Extracted material:

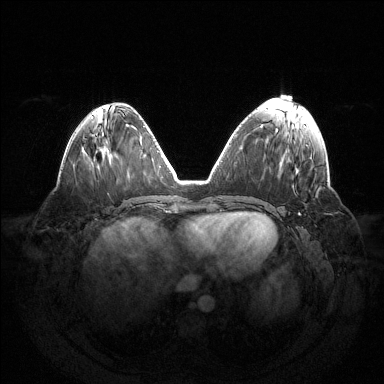
Breast MRI (dynamic contrast-enhanced), one axial slice; position 54 of 144 along the scan axis; dynamic contrast-enhanced series, time point 2 of 6 at this slice position (early post-contrast); 1.5 T; TE 1.5 ms, TR 4.6 ms; 384 × 384 image matrix, field of view 420 × 420 mm. Female patient.
Structures marked on this image (semi-automatically segmented with operator editing):
- enhancing-tissue mask used for the functional tumour volume (all voxels passing the contrast-enhancement thresholds inside the analysis volume; usually the tumour): bounding box [x1, y1, x2, y2] px = [298, 213, 300, 215]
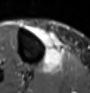
MRI of an extremity soft-tissue mass, one axial slice. Slice 29 of 60 in the series (ordered by position). STIR. MR volume resampled by the dataset authors to the PET/CT grid (not the native acquisition matrix). 3.27 mm slice thickness. 90 × 93 image matrix, field of view 88 × 91 mm. Female patient. From the clinical record (not read from this slice): histological type: undifferentiated – high grade; grade: high; site of the primary tumour: right thigh.
Annotated regions visible in this slice (expert contour drawn on MRI and transferred to this co-registered scan by the dataset authors):
- gross tumour volume (mass): bounding box (x1, y1, x2, y2) in pixels: (35, 30, 63, 73)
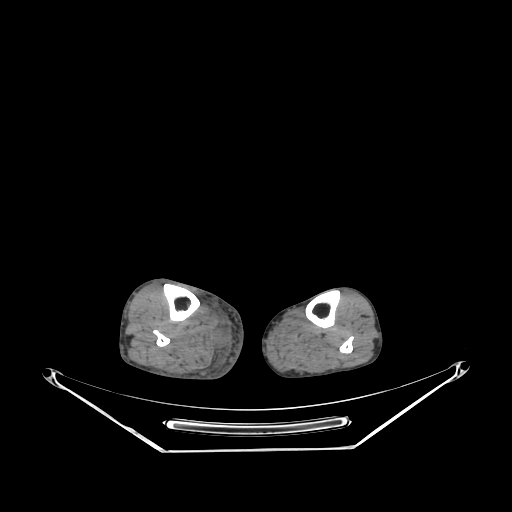
CT of an extremity soft-tissue mass (from a PET/CT study), one axial slice. Position 121 of 267 along the scan axis. 140 kVp. Soft-tissue window (W 400 / L 40 HU). 3.75 mm slice thickness. 512 × 512 image matrix, field of view 500 × 500 mm. Male patient. From the clinical record (not read from this slice): histological type: pleiomorphic liposarcoma; grade: high; site of the primary tumour: right calf.
Outlined on this slice (expert contour drawn on MRI and transferred to this co-registered scan by the dataset authors):
- gross tumour volume including surrounding oedema: bounding box <212,335,222,346> (left, top, right, bottom; pixels)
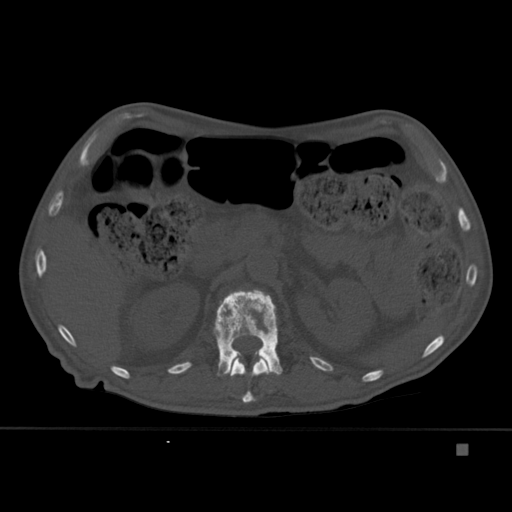
CT including the spine, one axial slice; bone window (W 1800 / L 400 HU); 512 × 512 image matrix, field of view 378 × 378 mm. Male patient, age 75 years. Case-level facts recorded for this patient, not image findings: primary cancer: prostate.
Annotated regions visible in this slice (semi-automatic segmentation, software-assisted and operator-edited):
- L1 vertebra: bounding box [x1, y1, x2, y2] px = [213, 289, 283, 376]
- T12 vertebra: [228, 355, 270, 403]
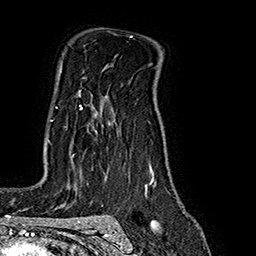
Breast MRI (dynamic contrast-enhanced), one axial slice. Position 125 of 160 along the scan axis. Cropped to one breast. Dynamic contrast-enhanced series, time point 2 of 7 at this slice position (early post-contrast). 1.5 T. TE 2.8 ms, TR 5.4 ms. 1 mm slice thickness. 256 × 256 image matrix, field of view 180 × 180 mm. Female patient.
Outlined on this slice (semi-automatically segmented with operator editing):
- enhancing-tissue mask used for the functional tumour volume (all voxels passing the contrast-enhancement thresholds inside the analysis volume; usually the tumour): bounding box (x1, y1, x2, y2) in pixels: (51, 91, 82, 156)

Aim of the exercise: Give again, word for word, the lines above from the first one through the one containing "213, 300, 215]"; no pictures.

Expected answer:
Breast MRI (dynamic contrast-enhanced), one axial slice; position 54 of 144 along the scan axis; dynamic contrast-enhanced series, time point 2 of 6 at this slice position (early post-contrast); 1.5 T; TE 1.5 ms, TR 4.6 ms; 384 × 384 image matrix, field of view 420 × 420 mm. Female patient.
Structures marked on this image (semi-automatically segmented with operator editing):
- enhancing-tissue mask used for the functional tumour volume (all voxels passing the contrast-enhancement thresholds inside the analysis volume; usually the tumour): bounding box [x1, y1, x2, y2] px = [298, 213, 300, 215]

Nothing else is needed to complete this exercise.